Sponsors Link

Bagaimana Cara Memilih Bibit Calon Induk Untuk Budidaya Bekicot?

Bekicot adalah siput darat yang banyak hidup di berbagai wilayah Indonesia dan Bekicot menjadi hewan yang tidak disukai, karena memiliki tekstur yang sangat menjijikan.

Meskipun Bekicot bukan makanan utama, namun ada berbagai restoran yang menyediakan menu Bekicot dan Bekicot memiliki banyak manfaat dalam kehidupan sehari-hari. Kegunaan lain dari Bekicot adalah untuk pakan ternak bebek dan berbagai jenis ikan.

Untuk membudidayakan bekicot, ada beberapa tips yang harus dilakukan dan salah satu langkah pentingnya adalah menentukan indukan Bekicot. Pemilihan bibit yang baik, akan menentukan keberhasilan dalam budidaya Bekicot.

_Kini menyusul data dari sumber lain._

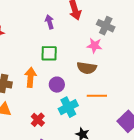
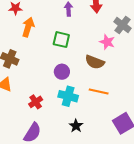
orange arrow: (30, 77) -> (28, 27), moved
cyan cross: (68, 107) -> (68, 96), turned 30

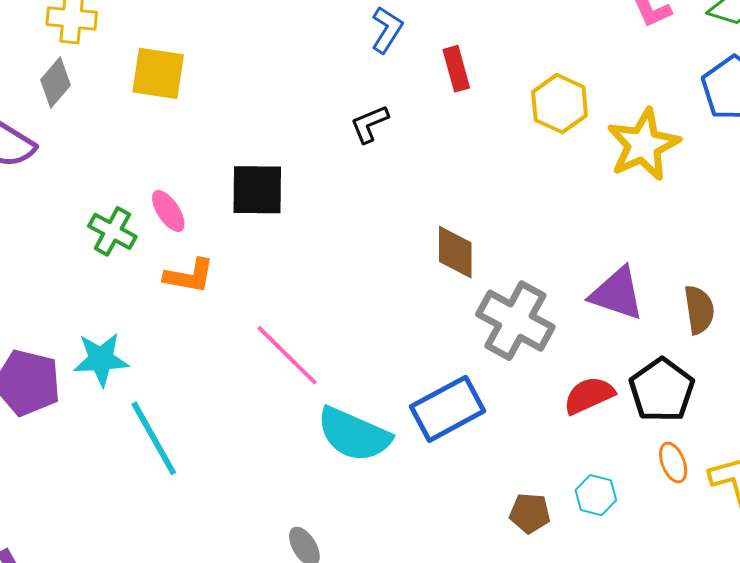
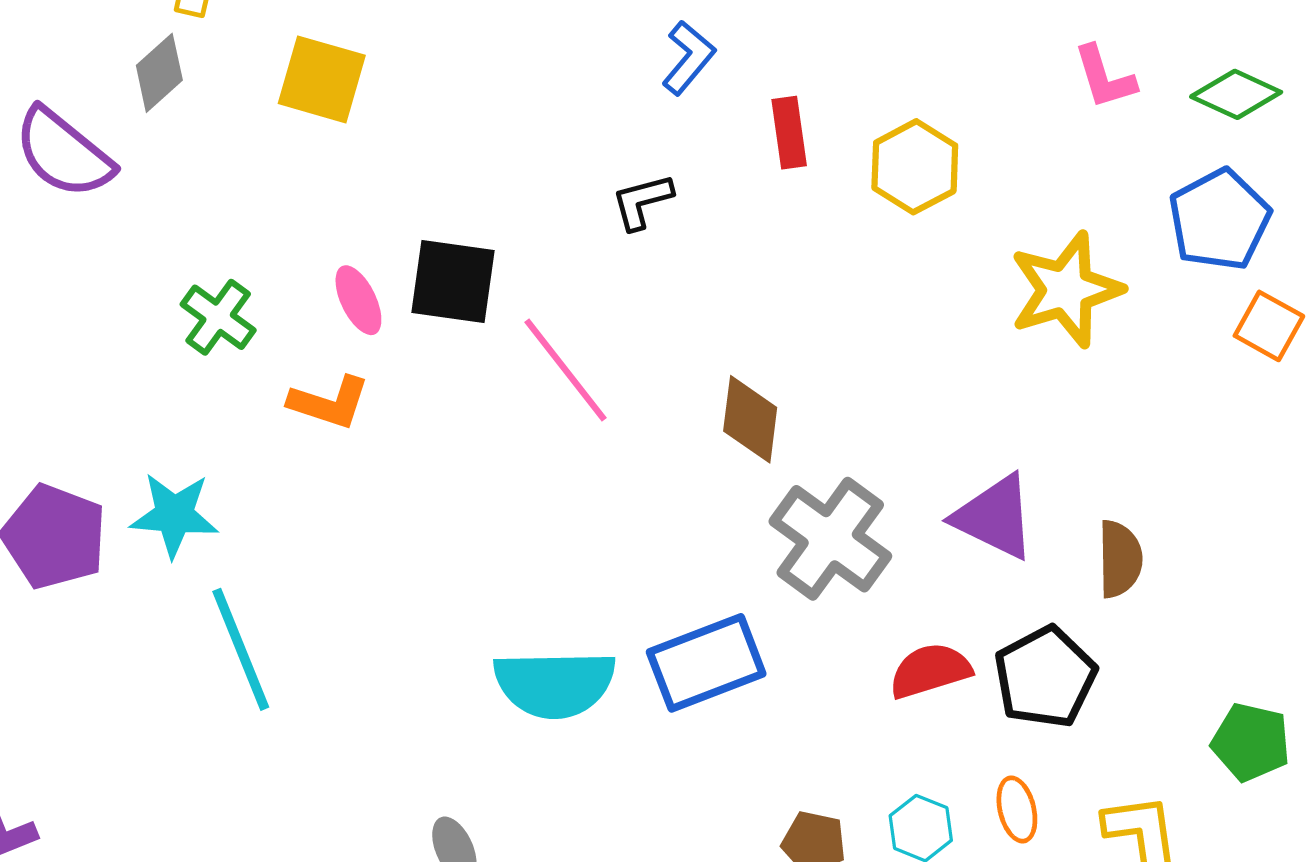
yellow hexagon: (560, 104) -> (915, 167), moved
pink ellipse: (168, 211) -> (358, 300), moved
pink line: (287, 355) -> (565, 370), moved
cyan semicircle: (354, 434) -> (555, 684), turned -32
orange ellipse: (673, 463) -> (1017, 809), moved

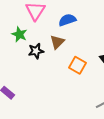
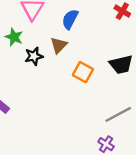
blue semicircle: (67, 20) -> (70, 19), turned -42

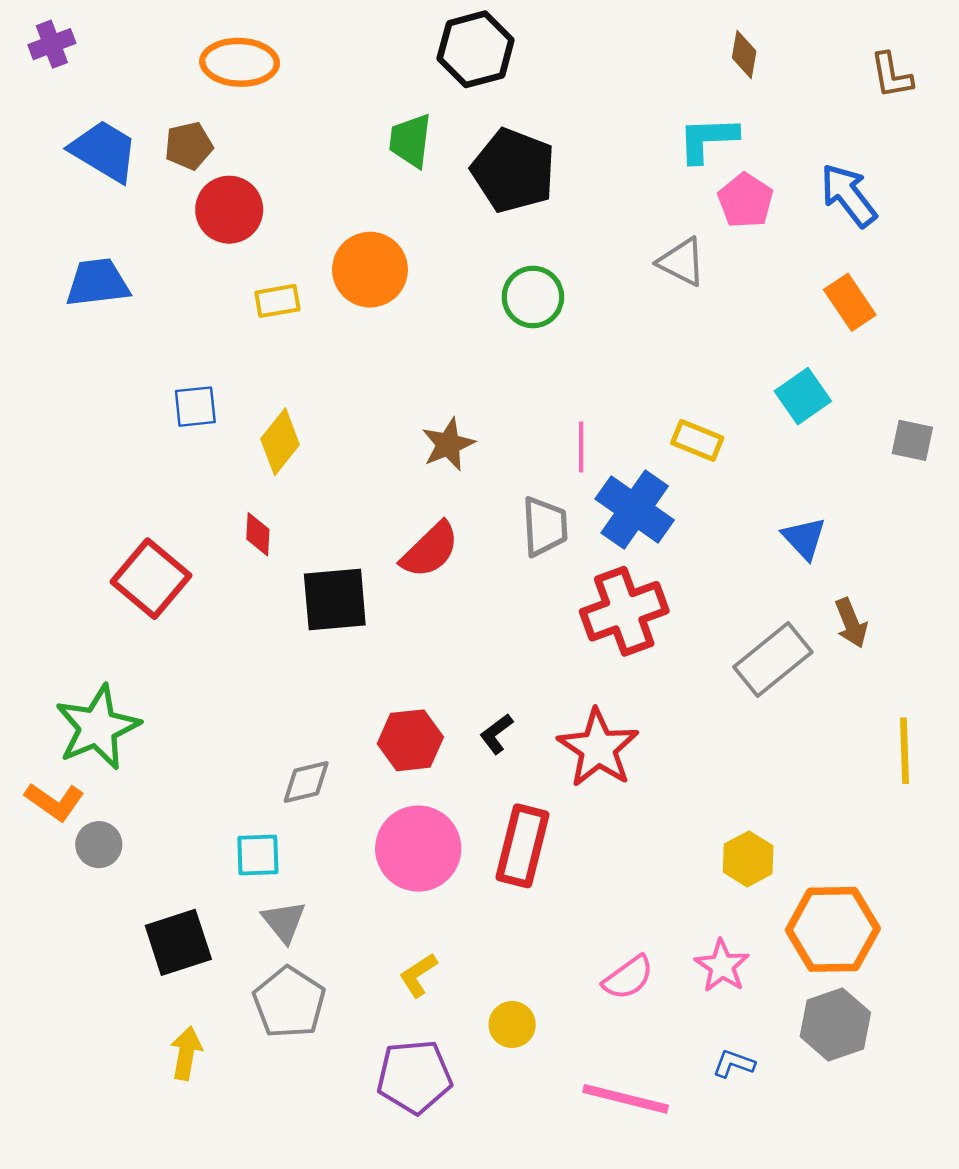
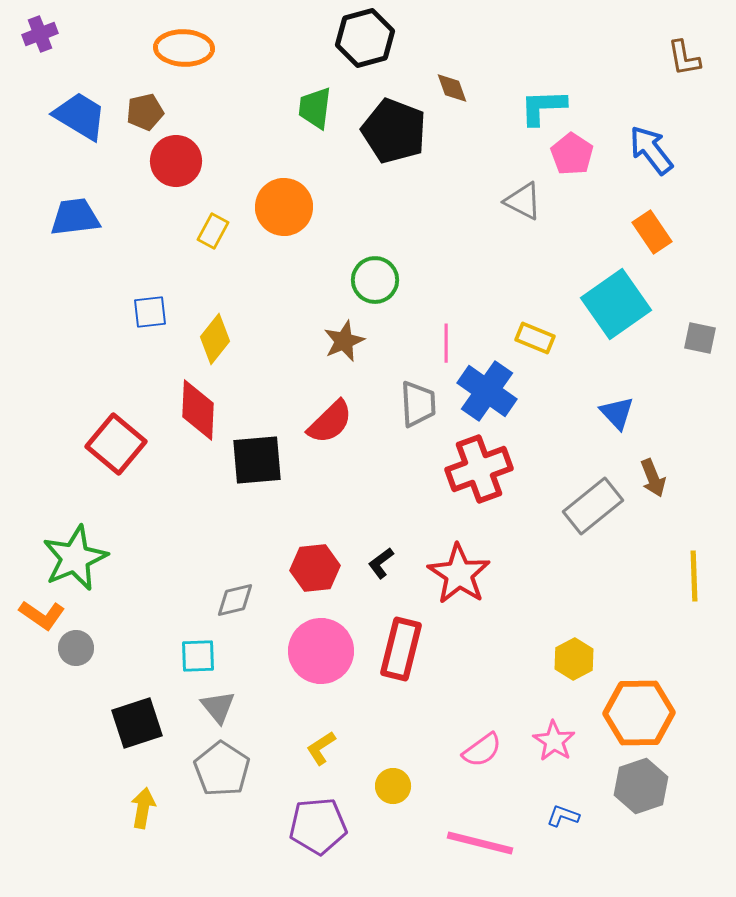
brown diamond: (744, 55) -> (452, 88), moved, turned -30
green circle: (533, 297) -> (375, 280), moved
yellow rectangle: (277, 301) -> (213, 231), turned -52
cyan square: (803, 396) -> (616, 304), size x1.6
red diamond: (258, 534) -> (198, 410), size x1.8

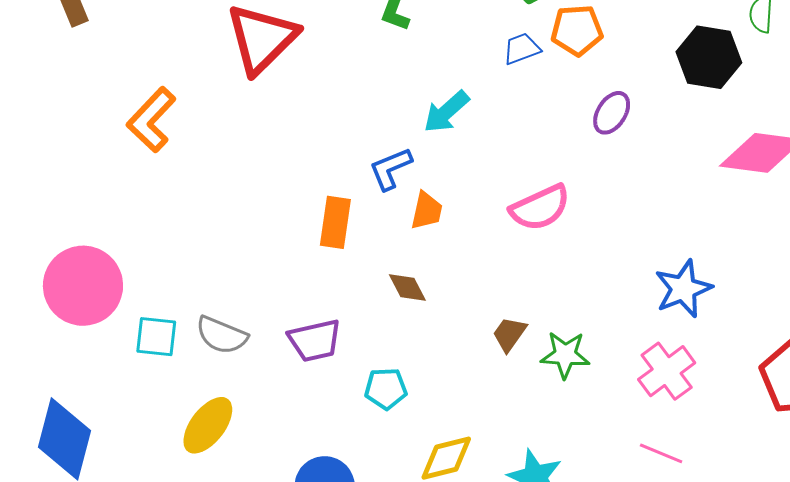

Cara Memilih Bibit Calon Induk Untuk Budidaya Bekicot

Ada berbagai jenis bekicot yang ada di dunia dan jenis achatina fulica dengan achatina variegata adalah jenis bekicot yang bisa dibudidayakan dan kedua jenis bekicot yang dibudidayakan, sangatlah mudah untuk ditemukan di lingkungan sekitar.

1. Kumpulkan bekicot liar

Mengumpulkan bekicot liar adalah salah satu cara untuk para pemula mendapatkan bibit calon induk bekicot dan bekicot menjadi hewan yang mudah dijumpai di berbagai tempat yang kondisinya lembap seperti di area kebun pisang, semak-semak, area kebun kelapa dan di berbagai tempat lembap lainnya.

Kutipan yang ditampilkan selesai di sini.